Raoul Ponchon, Le poète gaillard




Petit – un mètre soixante-cinq – rondouillard, coiffé d’un petit chapeau mou et rond, voici Raoul Ponchon, ami pour la vie – et pour la mort – du flamboyant Jean Richepin avec qui, encore aujourd’hui, il partage une tombe – à défaut d’un verre – sous les embruns et les cris répétés des cormorans, à Pléneuf-val-André (Côtes-d’Armor).



Ponchon est le poète immortel du verre plein, de la bouteille vide, des moments lumineux de la boisson et aussi de ses fantasmagories.



C’est bien lui que Georges Redon a fait figurer au cabaret du Chat noir, dans la coulisse du théâtre d’ombres, jouant avec soin de la grosse caisse.

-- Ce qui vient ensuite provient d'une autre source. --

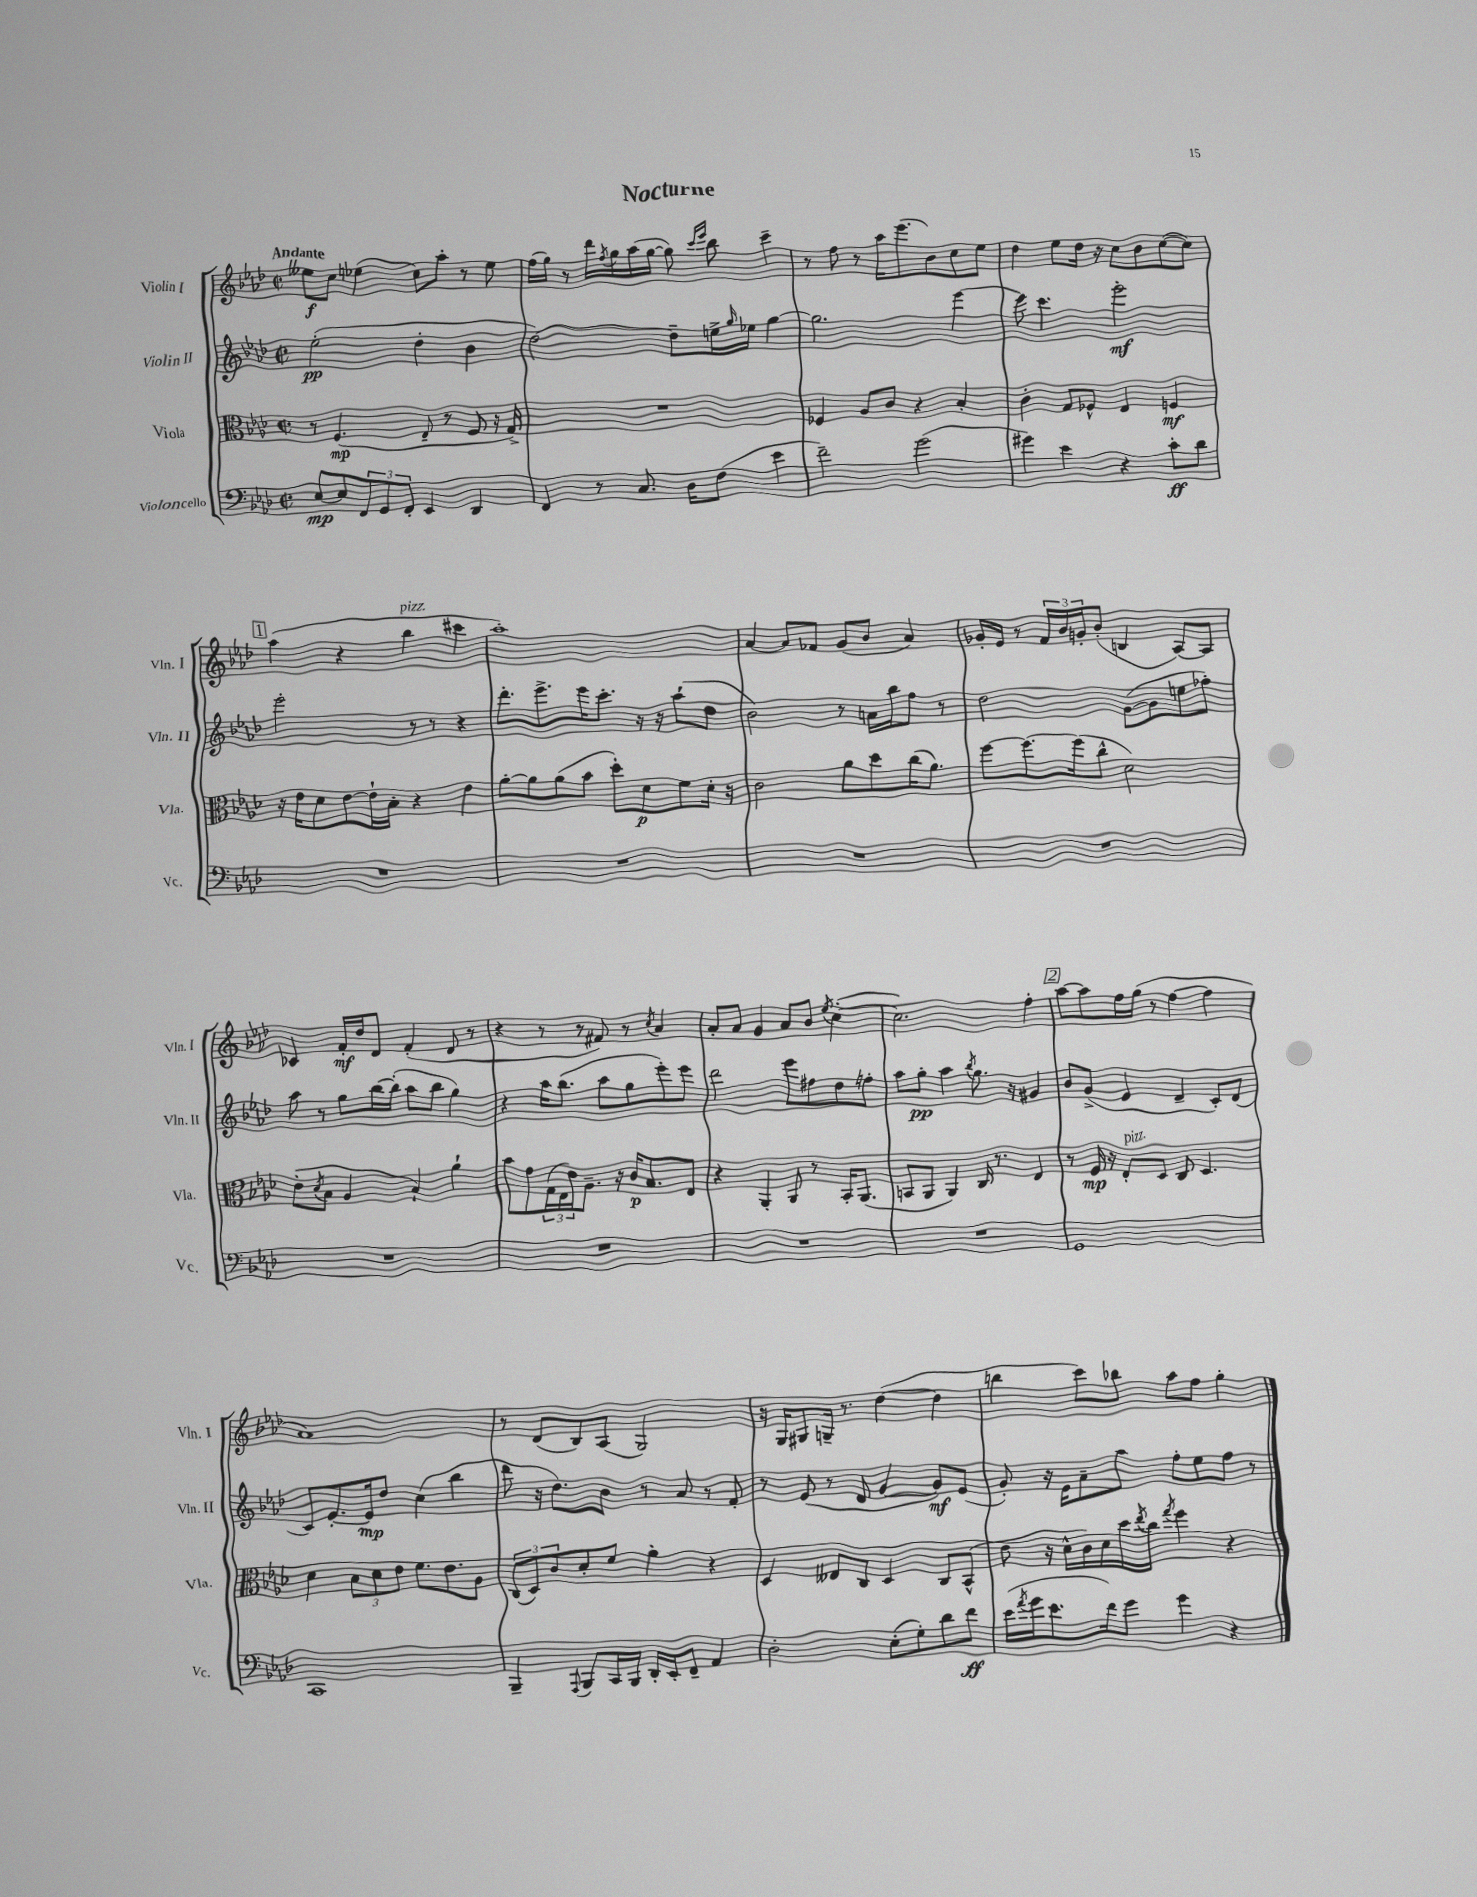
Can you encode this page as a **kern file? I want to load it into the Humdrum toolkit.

**kern	**kern	**kern	**kern
*staff4	*staff3	*staff2	*staff1
*clefF4	*clefC3	*clefG2	*clefG2
*k[b-e-a-d-]	*k[b-e-a-d-]	*k[b-e-a-d-]	*k[b-e-a-d-]
*M2/2	*M2/2	*M2/2	*M2/2
*met(c|)	*met(c|)	*met(c|)	*met(c|)
[8E-	8r	(2ee-'	8ee--
8E-]	(4.F	.	8cc
12FF	.	.	(4ee-
12GG	.	.	.
12FF'	.	.	.
4EE-	8E-~	4dd-'	8cc)
.	8r	.	8aa-'
4DD-	8F	4b-	8r
.	16r	.	8ee-
.	16G^)	.	.
=	=	=	=
4FF	1r	[2dd-)	(16ff
.	.	.	16gg)
.	.	.	8r
8r	.	.	16ddd-
.	.	.	8qff
.	.	.	16gg
8.C	.	.	(16aa-
.	.	.	[16gg
.	.	8dd-~]	8gg])
16D-	.	.	.
.	.	.	16qqccc
.	.	.	16qqeee-
(8F	.	16ee^	8bb-
.	.	16qqgg	.
.	.	16ee-	.
4e-	.	[4gg	4ccc~
=	=	=	=
2f~)	4F-	2.gg]	8r
.	.	.	8ff
.	8A-	.	8r
.	8c	.	16aa-
.	.	.	(8.eee-
(2g	4r	.	.
.	.	.	8b-)
.	4B-'	[4eee-	8cc
.	.	.	8ee-
=	=	=	=
4g#)	4c'	8eee-]	4dd-
.	.	4.ccc	.
4e-	8G	.	8ee-
.	8F-^^	.	16dd-
.	.	.	16r
4r	4E-	2eee-'	8cc
.	.	.	8b-
8c'	4F	.	([8cc
8d-	.	.	8cc])
=	=	=	=
1r	16r	2eee-'	(4aa-
.	16e-	.	.
.	8d-	.	.
.	[8e-	.	4r
.	16e-`]	.	.
.	16B-'	.	.
.	4r	8r	4bb-
.	.	8r	.
.	4e-	4r	4ccc#
=	=	=	=
1r	[8a-'	8.ddd-'	1aa-')
.	8a-]	.	.
.	.	8.eee-^	.
.	(8a-	.	.
.	8b-	16eee-	.
.	.	8.ccc'	.
.	8dd-')	.	.
.	8d-	16r	.
.	.	16r	.
.	8f	(8aa-`	.
.	16d-'	8dd-	.
.	16r	.	.
=	=	=	=
1r	2c	2b-)	[4a-
.	.	.	8a-]
.	.	.	8f-
.	8a-	8r	(8g
.	8dd-	16a	8b-
.	.	16bb-	.
.	(16cc	8ff	4a-)
.	8.a-)	.	.
.	.	8r	.
=	=	=	=
1r	[8ff	2dd-	16g-'
.	.	.	16e-
.	8.ff_	.	8r
.	.	.	24f
.	.	.	24b-
.	(16ff]	.	.
.	.	.	24g'
.	8cc^^	.	(8b-'
.	2d-)	([8g	4B
.	.	8g]	.
.	.	8ee	[8A-)
.	.	8ff-')	8A-]
=	=	=	=
1r	(8e-'	8aa-	4c-
.	8qd-	.	.
.	8B-	8r	.
.	4A-	8gg	16f'
.	.	.	16dd-
.	.	[16bb-	8d-
.	.	(16bb-']	.
.	4B-`)	8aa-	(4f'
.	.	8bb-	.
.	4a-`	4gg)	8d-
.	.	.	8r
=	=	=	=
1r	8b-	4r	4r
.	8g	.	.
.	(24G	16aa-	8r
.	24E-	.	.
.	.	(8.bb-	.
.	24e-)	.	.
.	8.A-~	.	8r
.	.	8aa-	8f#)
.	16r	.	.
.	16c	8gg	8r
.	8.B-	.	.
.	.	.	8qcc
.	.	8eee-')	4a-
.	8E-	8eee-	.
=	=	=	=
1r	4r	2ddd-	8a-'
.	.	.	8a-
.	4AA-'	.	4g
.	8AA-	8eee-	8a-
.	8r	8ff#	8b-
.	.	.	8qee-
.	16BB-'	8dd-	([4cc'
.	(8.AA-	.	.
.	.	8ff'	.
=	=	=	=
1r	8BB	8aa-	2.cc])
.	8AA-	8gg'	.
.	4AA-)	4aa-	.
.	.	8qbb-	.
.	16C	8.gg	.
.	8.r	.	.
.	.	16r	.
.	4E-	4g#	4ff'
=	=	=	=
1GG	8r	8b-	[8aa-
.	16F	(8g^	8aa-]
.	16r	.	.
.	8E-'	4e-	16ff
.	.	.	(16gg
.	8D-	.	8r
.	8C	4d-~	[4ff
.	4.D-	.	.
.	.	8c')	4ff]
.	.	(8d-	.
=	=	=	=
1CC	4d-	8c)	1a-)
.	.	[8.e-'	.
.	12B-	.	.
.	.	16e-]	.
.	12d-	.	.
.	.	8dd-	.
.	12e-	.	.
.	8.f	(4cc	.
.	8.e-	.	.
.	.	4bb-	.
.	8A-	.	.
=	=	=	=
4BBB-~	(12C	8ddd-	8r
.	12D-)	.	.
.	.	16r	(8d-
.	12c	.	.
.	.	8.dd-)	.
8qqAAA-	.	.	.
8BBB-	8d-'	.	8B-)
16CC	8f	8b-	(8A-
16BBB-	.	.	.
16DD-'	4a-'	8r	2G)
16EE-'	.	.	.
8FF~	.	8a-	.
4AA-	4r	8r	.
.	.	8f'	.
=	=	=	=
2D-'	4D-	8r	16r
.	.	.	16G
.	.	(8e-	8G#
.	8E--	8r	16G~
.	.	.	8.r
.	8C	8d-	.
(8E-'	4D-	[4g	([4dd-
8G')	.	.	.
8d-	8C	8g])	4dd-]
8f	(8BB-^^	(8e-	.
=	=	=	=
(16e-	8e-	8g')	4bb
8qa-	.	.	.
16g	.	.	.
8.e-	16r	16r	.
.	16d-^^	16e-	.
.	16c)	8a-~	8ccc)
16f)	16d-	.	.
8g	16dd-	8aa-	8bb-
.	8qee-	.	.
.	16cc	.	.
.	8qgg	.	.
4g	4ff	8ff'	8aa-
.	.	8ee-	8ff
4r	4r	8ff	4gg'
.	.	8r	.
==	==	==	==
*-	*-	*-	*-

Car il fréquenta le « Chat », quoi de plus normal ? Il livra aussi quelques « papiers » étranges publiés da


ns le journal éponyme, ancêtre de celui que vous avez entre les mains, dont, en 1883, « La revanche du guillotiné » grand feuilleton signé Ponchon… du Terrail !



A l’heure où j’écris ces lignes, peu de personnes, à part quelques amateurs, connaissent encore « La Ponche » qui ne vit publier de son vivant qu’un seul et excellent livre, La Muse au cabaret.

Pourtant, quand j’écris « Quand mon verre est vide, je le plains, quand il est plein, je le vide » ça ne vous



dit pas quelque chose, forcément !?


Mais qui était-il, le bougre ?

Raoul, né le 30 décembre 1848 à Napoléon-Vendée (la Roche-sur-Yon) – fils de Jean-Jacques, capitaine-trésorier au 46e régiment d’infanterie de ligne – ça vous classe un homme ! Un début de vie placé sous le signe de l’errance militaire… via Bourg-en-Bresse, Angoulême, Angers, Poitiers…

1866, Paris, enfin ! Et le temps des copains à l’institution Massin de la rue des Minimes : Jean Richepin, et les frères Riotor, dont Léon…


1870 : fini la rigolade : Ponchon fils est garde mobile, et l’année suivante papa décède.

Des petits boulots bien emm… La bohème c’est tout de même plus intéressant, il peint, il prend la plume qu’il ne lâchera jamais…

Drôle de pensionnaire, réticent à l’errance : l'hôtel du Périgord, rue Victor Cousin près de la Sorbonne,


pendant vingt-cinq ans, puis le 16 rue Cujas, à l'hôtel de Flandres (devenu « hôtel des Trois Collèges ») dans une chambre obscure sur cour qu’il ne quittera que les pieds devant, ou presque.


En attendant cette issue fatale – et tardive, heureusement pour lui ! – La Ponche prenait quotidiennement son petit déjeuner au café de Cluny. L'après-midi, il était accompagné de la fée verte nommée absinthe. Un unique repas dans un « bouillon » de la rue Racine et l’affaire était dans le sac.


Différentes expériences littéraires, préfacier du catalogue du salon de peinture « Poil et Plume », où il exposait, puis premier poème dans La Renaissance littéraire et artistique ; propriétaire-gérant de La Joute en 1872, aventure sans lendemain.

Il traînaille dans les salons, dont un fameux, celui de Nina de Villard où il peut rencontrer, excusez-moi du peu, Charles Cros – amant de la patronne et génie absolu – Catulle Mendès, Henri Rochefort, l’ami Richepin, Villiers de l'Isle-Adam, François Coppée, Paul Verlaine, Maurice Rollinat et… j’en passe !


En compagnie de Maurice Bouchor il fonde le groupe des Vivants prônant le vagabondage et la bohème. En 1886 c'est le début chaque samedi des Gazettes rimées dans Le Courrier Français du peu fréquentable Jules Roques, puis, en 1897, Le Journal de Fernand Xau qu’il quitta après le conflit de 1914-1918.


« Je suis un poète de troisième rang, je ne puis admettre que l’on me mette au premier », avait-il déclaré.

Pourtant peu argenté, il devint membre de l’Académie Goncourt... (couvert n°7). On parvint même à lui accrocher au revers la rosette de chevalier de la légion d’honneur !


L’homme, le poète, était reconnu par ses pairs, du moins certains…

1937 : descendant de son lit, un col du fémur lui fit la blague. A l’hôpital Saint-Joseph il tira sa révérence, le 3 décembre. La Ponche avait 88 ans.


La poésie de Ponchon est parfois un peu éventée, mais elle a le charme des liquides anciens puisés dans de vieux fûts.

Pour ceux qui voudraient explorer celle-ci, La muse vagabonde est disponible chez Grasset. Et pour les francs explorateurs de bibliothèque, ils y trouveront bien souvent quelques volumes, anthologies, mentionnant l’œuvre de ce sacré bonhomme.